──────── Exercise inputs ────────

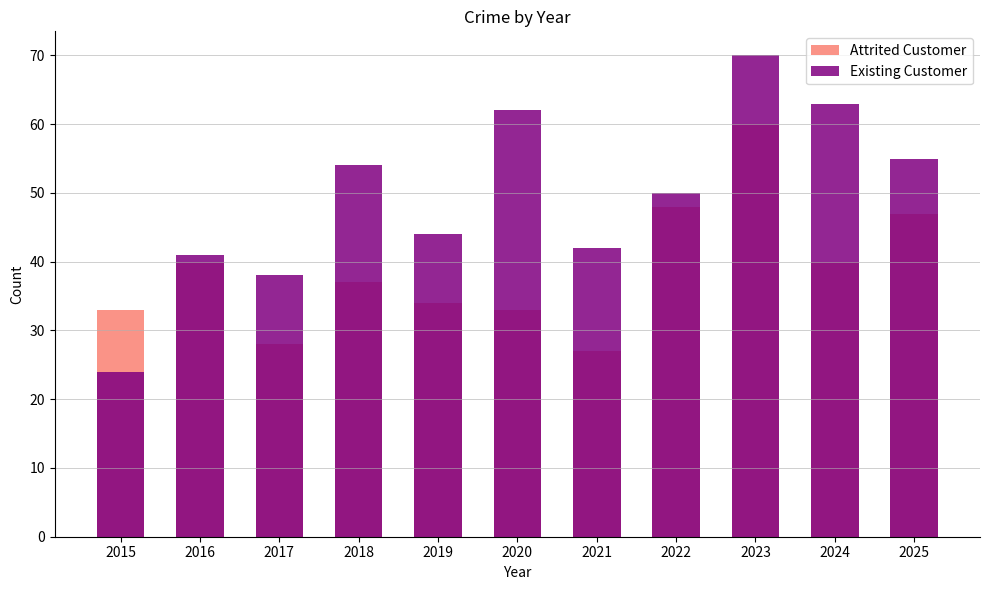

Rank the categories by Existing Customer value from highest to lowest.

2023, 2024, 2020, 2025, 2018, 2022, 2019, 2021, 2016, 2017, 2015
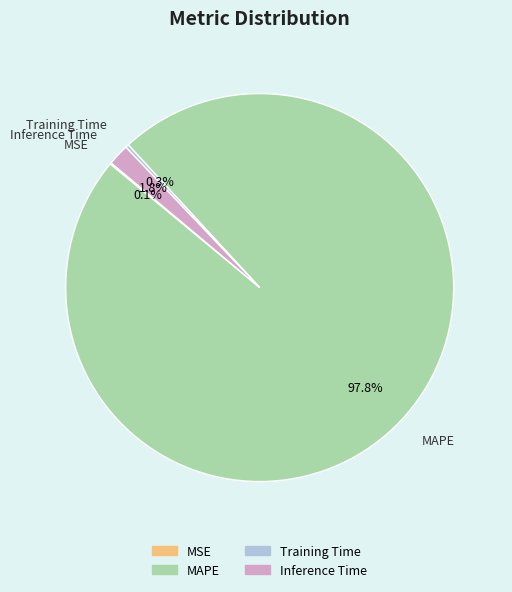

Which slice is the largest?

MAPE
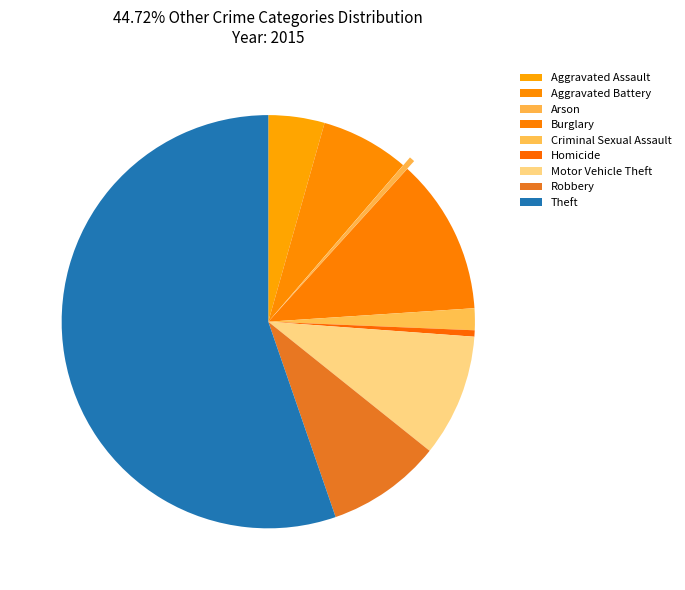

Which category has the biggest portion of the pie?

Theft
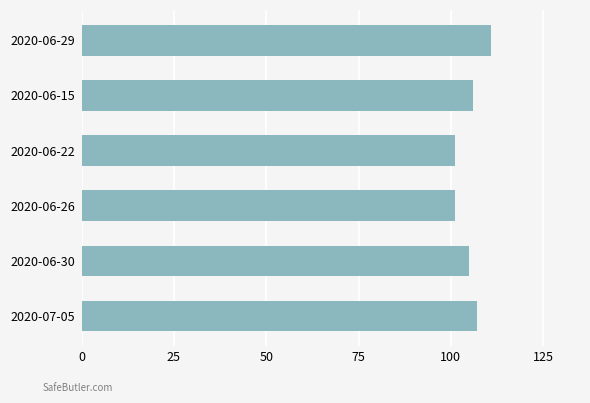

The value at 2020-06-15 is 153. True or false?

False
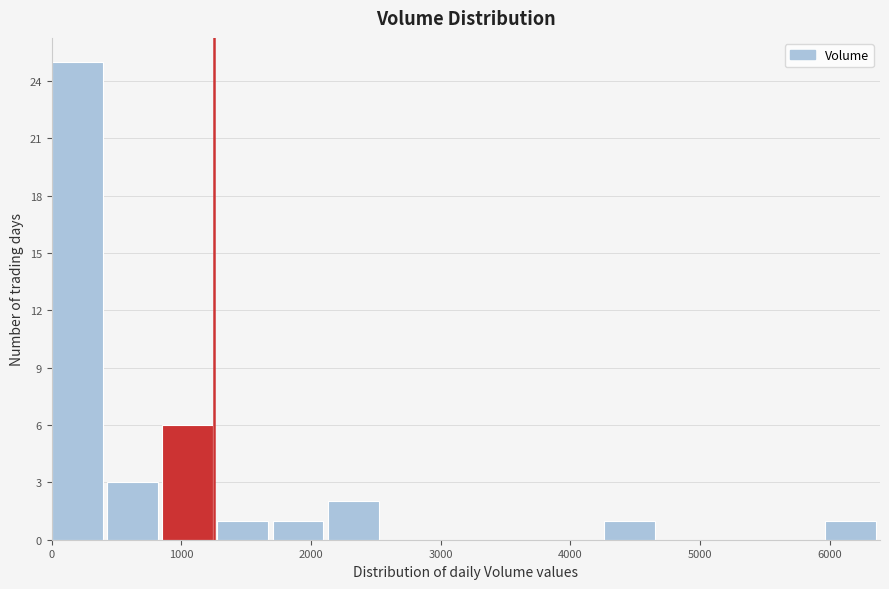

Reading left to right, list every bar in this chart as the range it spans on the x-axis followed by its height. Neither the bar edges nor the heights are printed on the chart, so give them approximately, as read against the axes.

0 to 400: 25
400 to 900: 3
900 to 1300: 6
1300 to 1700: 1
1700 to 2100: 1
2100 to 2600: 2
2600 to 3000: 0
3000 to 3400: 0
3400 to 3800: 0
3800 to 4300: 0
4300 to 4700: 1
4700 to 5100: 0
5100 to 5500: 0
5500 to 6000: 0
6000 to 6400: 1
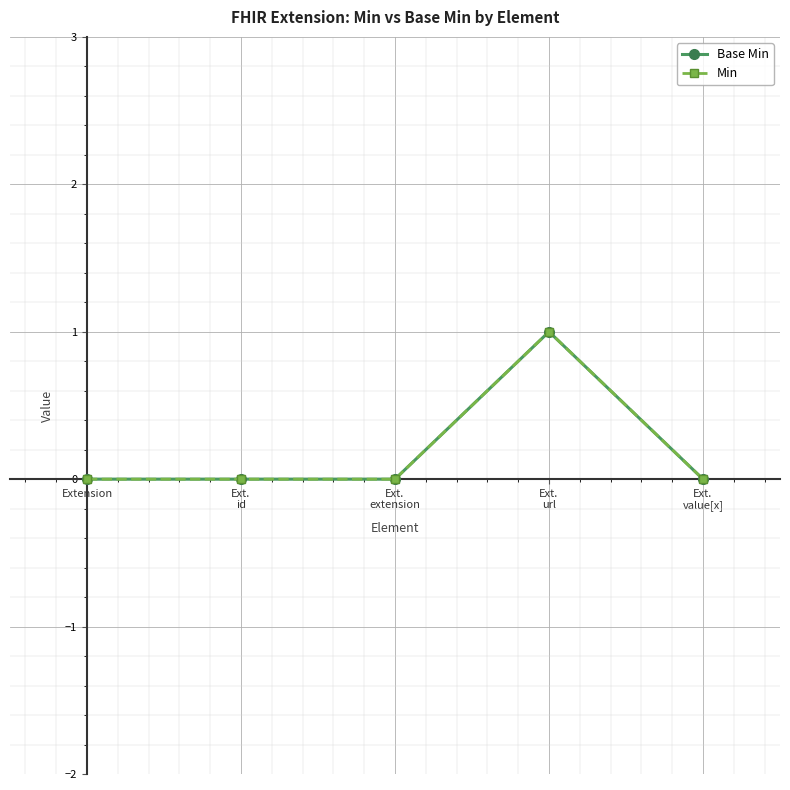

Rank the categories by Base Min value from lowest to highest.

Extension, Ext.
id, Ext.
extension, Ext.
value[x], Ext.
url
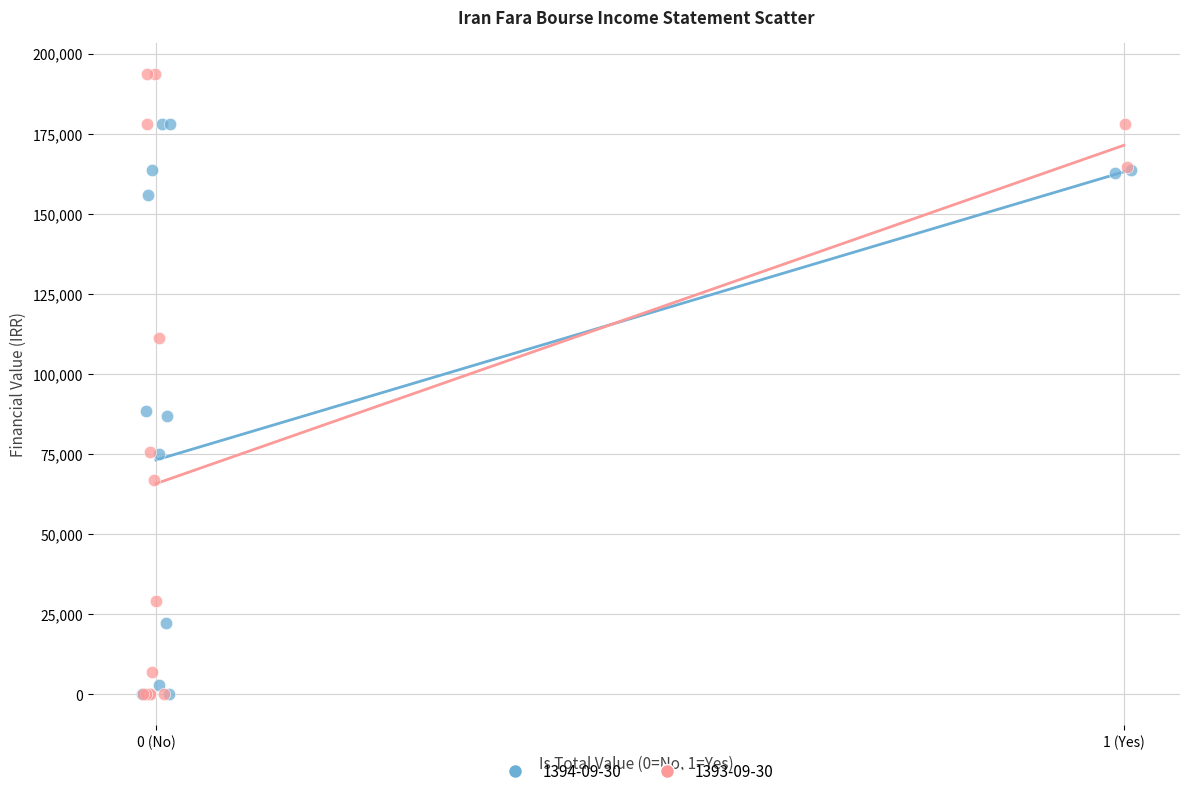

Which series has the largest Y range (max minus min)?

1393-09-30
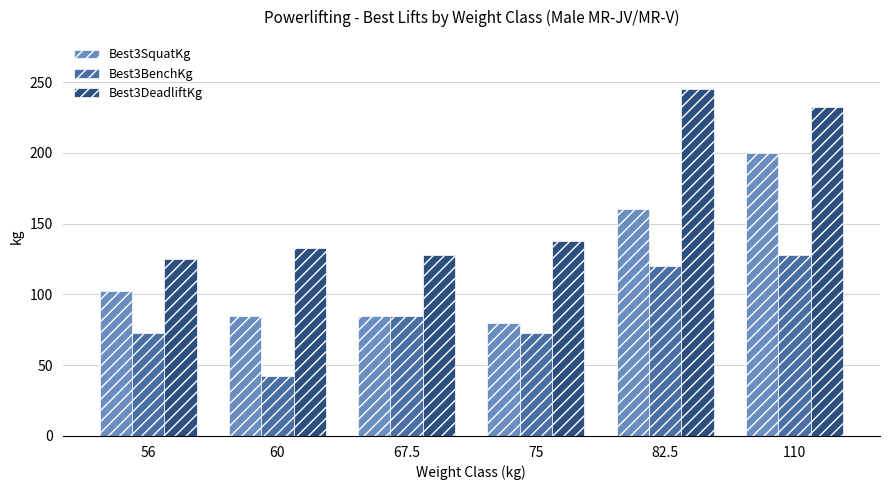

Is it true that Best3DeadliftKg equals 88.1 at 67.5?

False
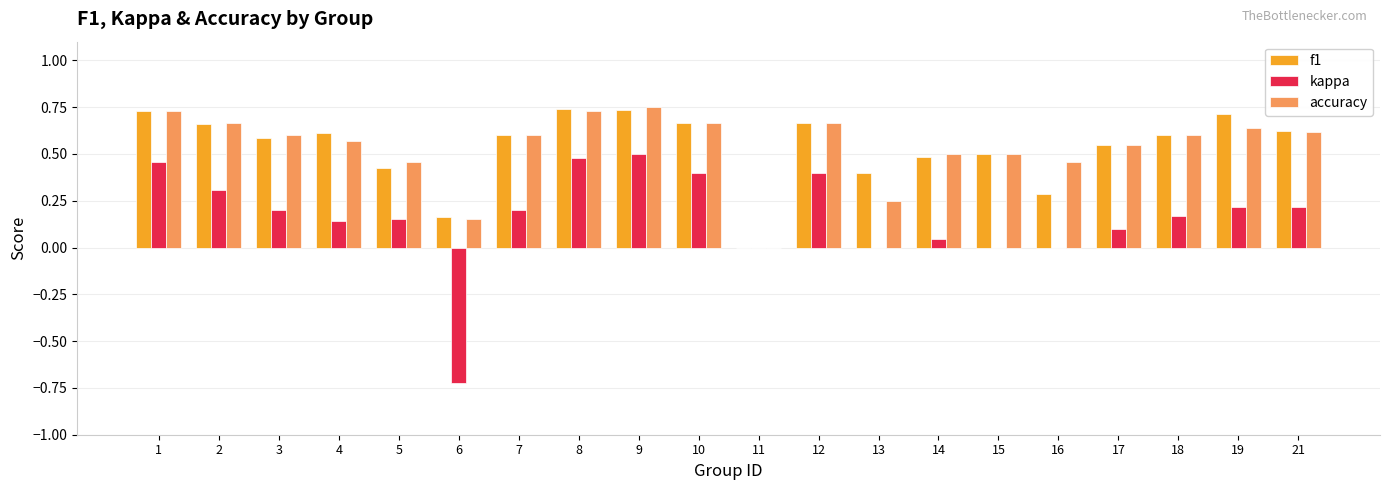

True or false: kappa has a value of 0.0 at 15.

True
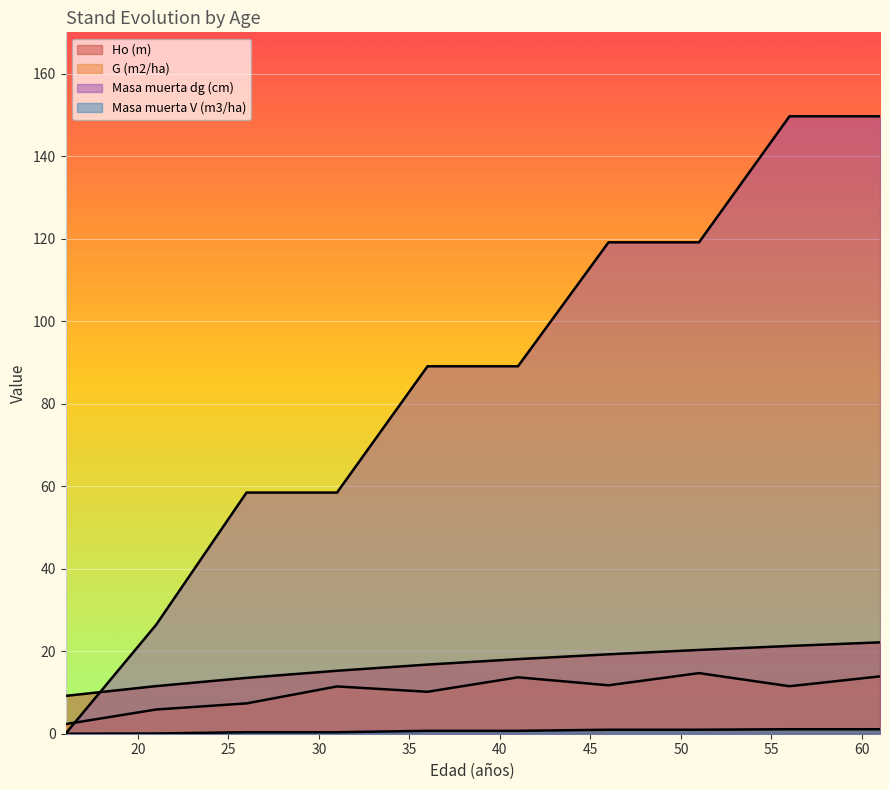

How many lines are shown in the chart?

4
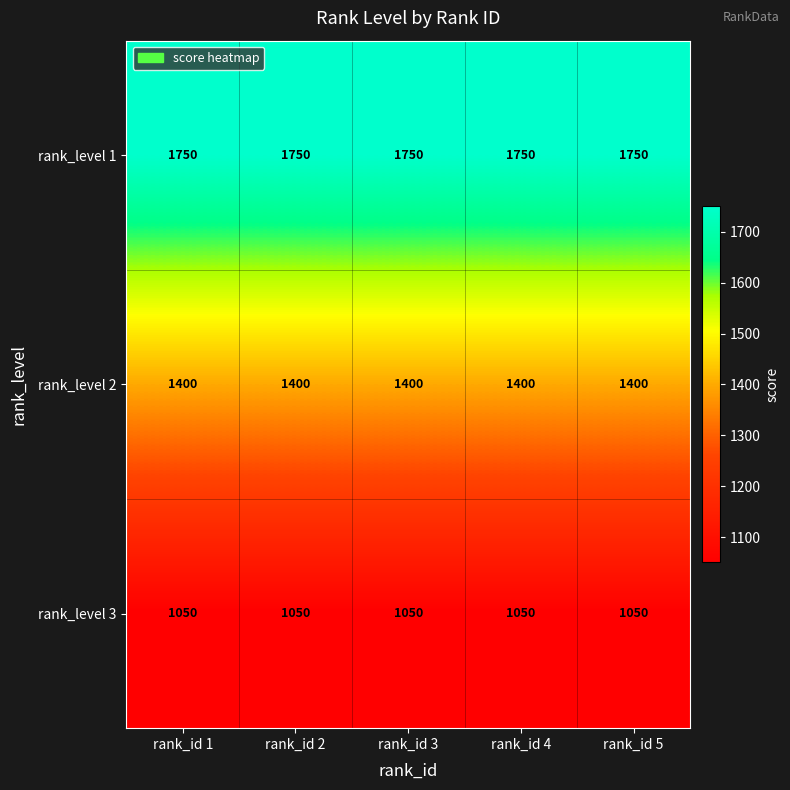

Is the value of rank_level 2 at rank_id 2 greater than the value of rank_level 3 at rank_id 4?

Yes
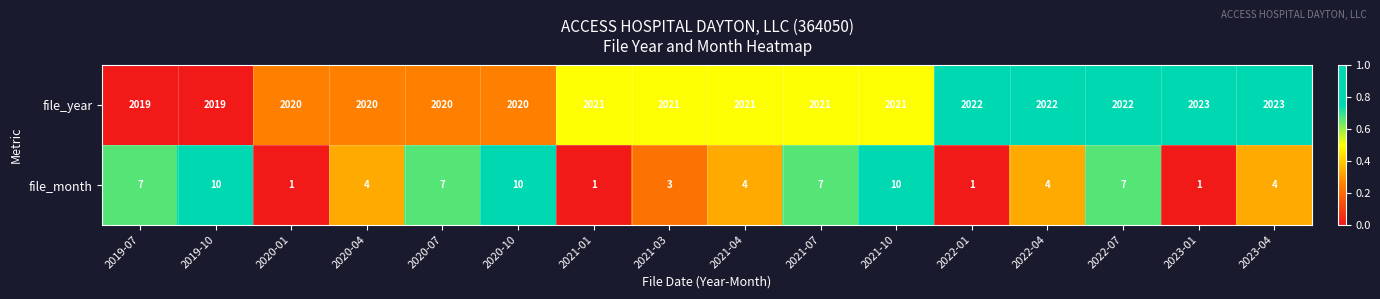

At which label does file_month first exceed 4?

2019-07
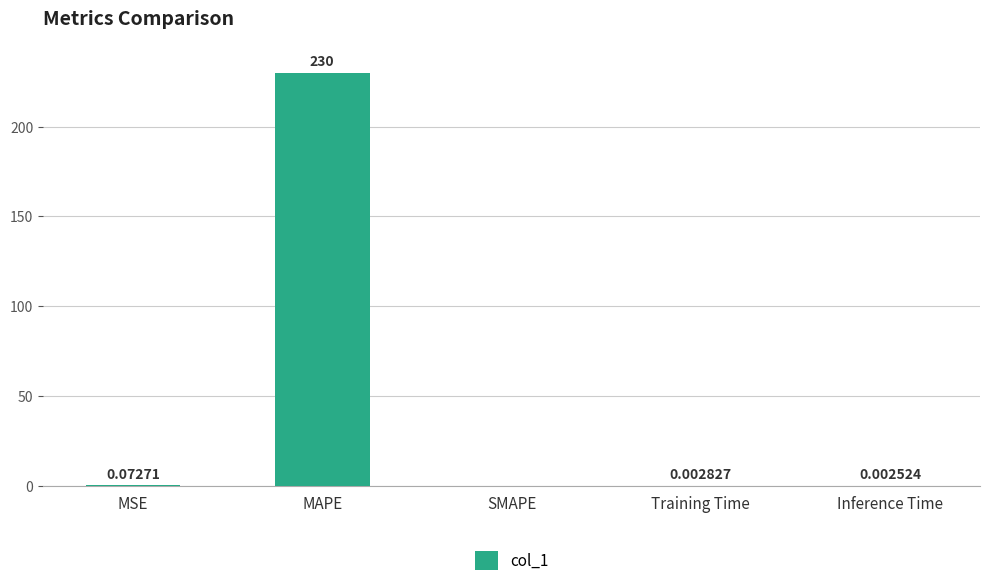

Are the bars horizontal?

No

────────

Exercise description ▸
Filter the material above, reproducing each line that contains the string "range". Matching is case-sensitive.

Worked solution ▸
Reading left to right, list every bar in this chart as the range it spans on the x-axis followed by its height. Neither the bar edges nor the heights are printed on the chart, so give them approximately, as read against the axes.
Which series has the largest Y range (max minus min)?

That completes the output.